* _Work order A_:
Please return the Portland hearing passage word for word, everything from "Hardesty replied that" down to "left the dais.".
* _Work order B_:
Write the next part of the passage on the Portland City Council hearing, picking up after its final sentence.

START Source extract

Hardesty replied that Greenlee wasn't answering her question. "It was a real straight forward question — it didn't need all that gray area," she said.

Greenlee began to audibly cry and soon left the dais.

She apologized for the emotional display to a reporter from Oregon Public Broadcasting, saying she felt anxious speaking in public and didn't want to come back to the testimony table.

Portland Mayor Wheeler interjected after the incident. "I don't care if people are for this or if they are against it," he said. "People here deserve to be treated with respect."

Hardesty, who sits next to the mayor on the dais, began to lean away from Wheeler.

That's when the accusations of race-related double standards began. Hardesty is African American.

The Urban League of Portland contends that Wheeler stepped out of bounds, saying his response "illustrates yet another double standard to which Black people are held even in progressive Portland."

SCREENSHOT - Portland Commissioner Jo Ann Hardesty speaks during an earlier portion of the city hall rental hearing on April 3. "I know that part of the job is asking questions and engaging in discourse with Portlanders," wrote U.S. Congressman Earl Blumenauer, whose nine-year tenure on City Council ended in 1996. "From my vantage point, Commissioner Jo Ann Hardesty was doing her job and doing it well."

END Source extract
START Available data

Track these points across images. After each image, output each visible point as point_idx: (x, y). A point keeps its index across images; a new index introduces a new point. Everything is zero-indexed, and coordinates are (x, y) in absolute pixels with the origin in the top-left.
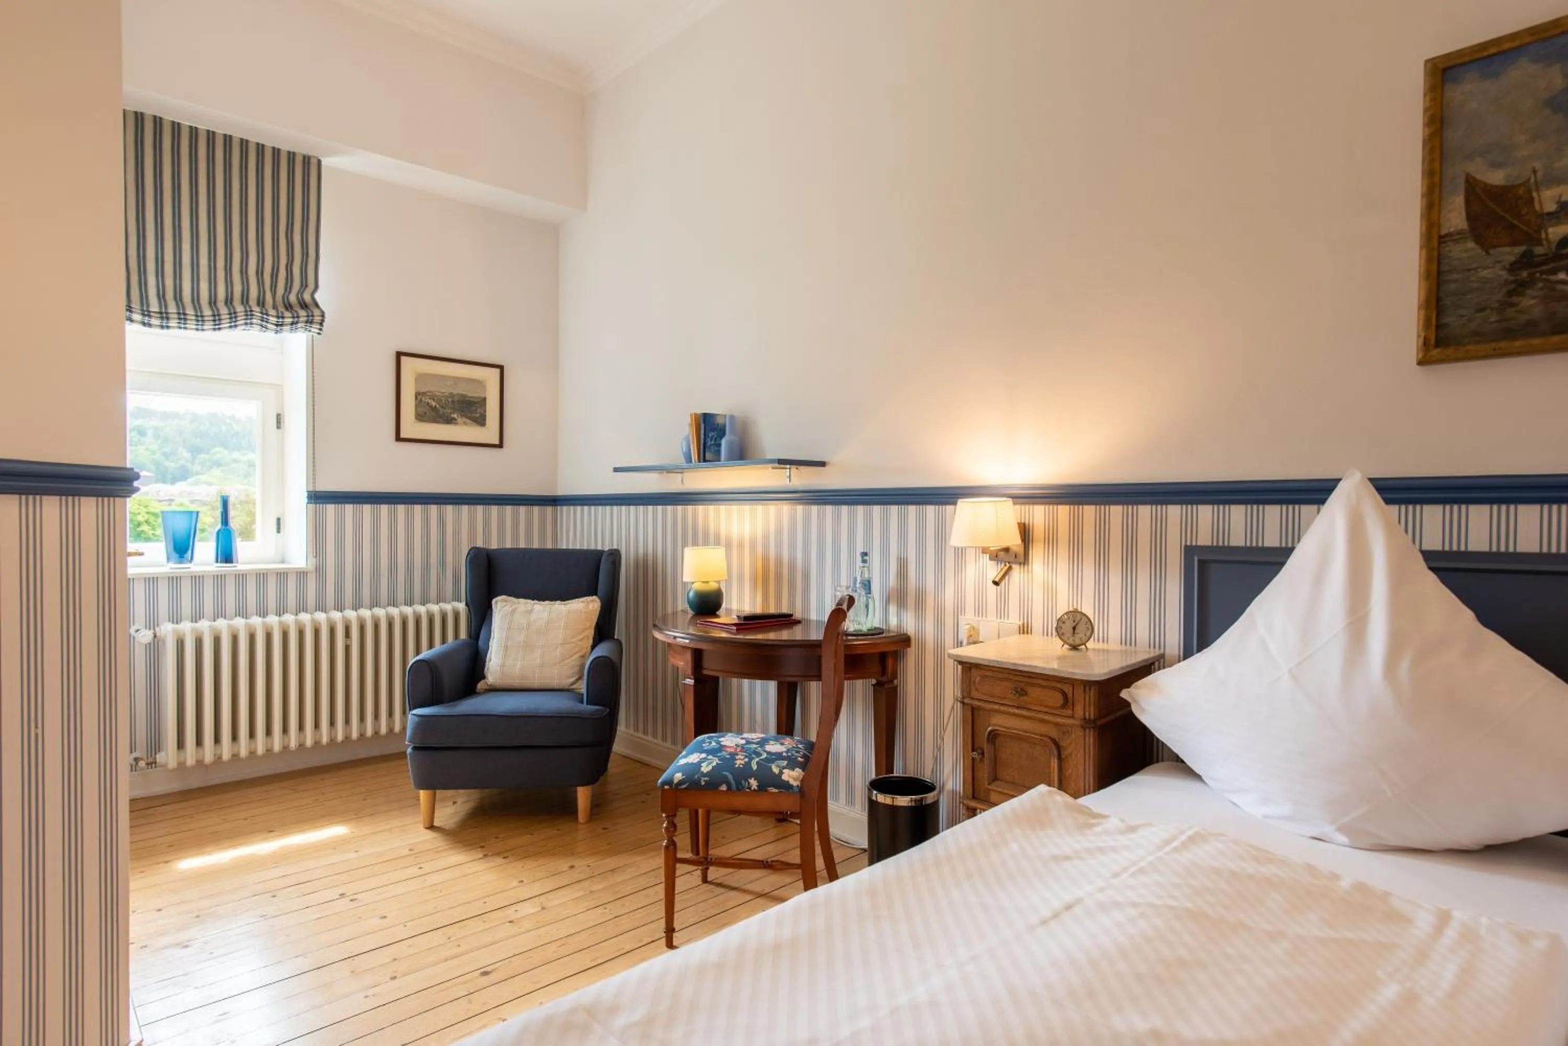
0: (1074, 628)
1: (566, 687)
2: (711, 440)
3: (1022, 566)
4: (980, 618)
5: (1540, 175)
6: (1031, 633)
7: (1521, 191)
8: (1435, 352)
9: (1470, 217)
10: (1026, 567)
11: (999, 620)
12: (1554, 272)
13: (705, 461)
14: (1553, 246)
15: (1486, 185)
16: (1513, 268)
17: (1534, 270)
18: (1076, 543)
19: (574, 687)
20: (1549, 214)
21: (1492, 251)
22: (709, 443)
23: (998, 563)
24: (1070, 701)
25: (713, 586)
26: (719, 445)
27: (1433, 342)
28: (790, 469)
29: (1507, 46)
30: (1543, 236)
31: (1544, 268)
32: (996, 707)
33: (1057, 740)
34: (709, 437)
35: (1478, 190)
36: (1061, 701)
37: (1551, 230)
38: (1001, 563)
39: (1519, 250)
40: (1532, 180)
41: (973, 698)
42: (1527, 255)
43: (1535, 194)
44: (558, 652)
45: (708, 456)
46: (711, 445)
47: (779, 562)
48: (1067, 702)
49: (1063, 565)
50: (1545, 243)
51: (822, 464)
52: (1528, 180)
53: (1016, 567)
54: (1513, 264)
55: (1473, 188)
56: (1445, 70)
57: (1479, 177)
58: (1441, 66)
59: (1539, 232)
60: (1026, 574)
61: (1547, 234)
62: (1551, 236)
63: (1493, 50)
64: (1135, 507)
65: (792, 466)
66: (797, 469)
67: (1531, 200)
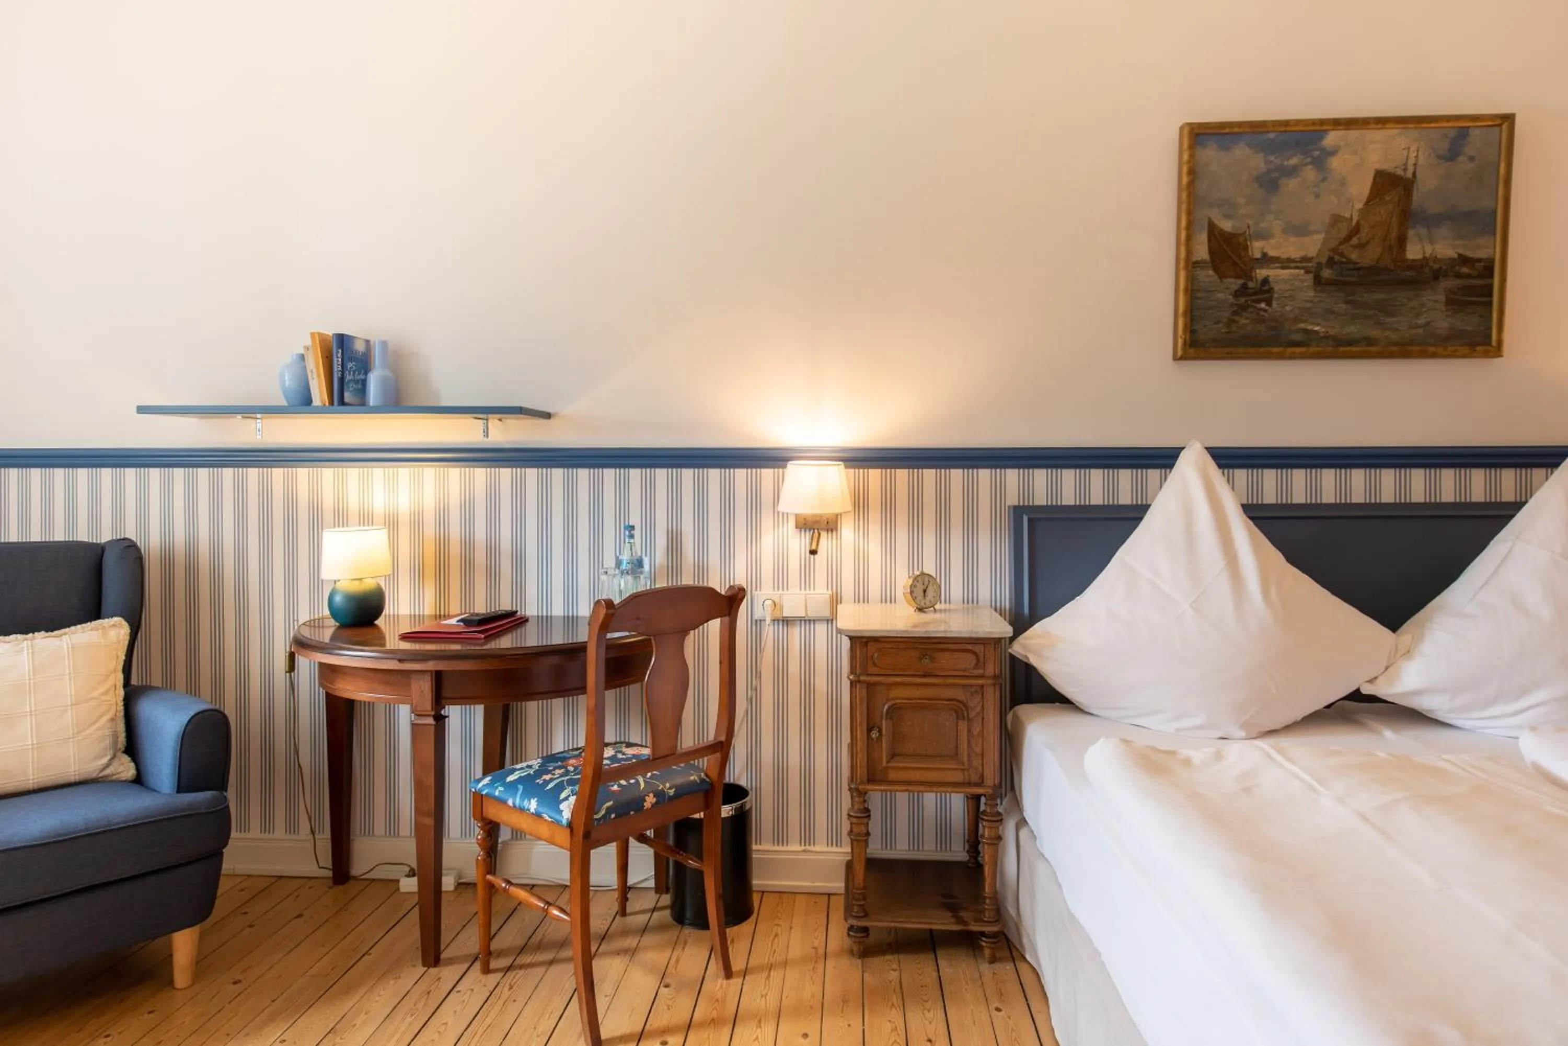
0: (925, 591)
1: (94, 775)
2: (350, 374)
3: (830, 533)
4: (781, 592)
5: (1252, 229)
6: (868, 602)
7: (1241, 239)
8: (1191, 351)
9: (1211, 252)
10: (834, 533)
11: (803, 592)
12: (1259, 301)
13: (342, 402)
14: (1259, 283)
15: (1221, 230)
16: (1236, 294)
17: (1247, 299)
18: (888, 506)
19: (108, 772)
20: (1257, 259)
21: (1224, 280)
22: (348, 377)
23: (801, 531)
24: (982, 660)
25: (369, 584)
26: (364, 383)
27: (1188, 343)
28: (487, 420)
29: (1236, 130)
30: (1254, 274)
31: (1254, 298)
32: (899, 679)
33: (965, 701)
34: (347, 370)
35: (1216, 233)
36: (974, 662)
37: (1258, 271)
38: (805, 531)
39: (1240, 282)
40: (1247, 233)
41: (869, 675)
42: (1244, 286)
43: (1249, 243)
44: (69, 717)
45: (348, 396)
46: (350, 381)
47: (468, 545)
48: (980, 662)
49: (875, 529)
50: (1254, 280)
51: (548, 416)
52: (1245, 232)
53: (824, 534)
54: (1236, 292)
55: (1214, 232)
56: (1198, 135)
57: (1216, 222)
58: (1196, 131)
59: (1251, 272)
60: (834, 541)
61: (1256, 274)
62: (1258, 276)
63: (1227, 130)
64: (948, 471)
65: (490, 416)
66: (500, 420)
67: (1246, 248)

END Available data

* _Written answer A_:
Hardesty replied that Greenlee wasn't answering her question. "It was a real straight forward question — it didn't need all that gray area," she said.

Greenlee began to audibly cry and soon left the dais.

* _Written answer B_:
In their statement, the Urban League pointed out that Wheeler didn't make similar calls for civility the next day, when several members of the public let loose tirades about Hardesty's behavior.

The league also said Commissioner Eudaly, who is white, also asked tough questions, but was treated differently.

In a statement, mayoral spokeswoman Eileen Park said Wheeler "acknowledges the criticism" and "will continue to consider race and gender dynamics" while managing meetings.

"He will also continue to enforce the rules of order and decorum so that the public, city staff, and council members will all feel welcome, safe, and heard," Park wrote.

Hardesty's chief of staff didn't respond to an email requesting further comment.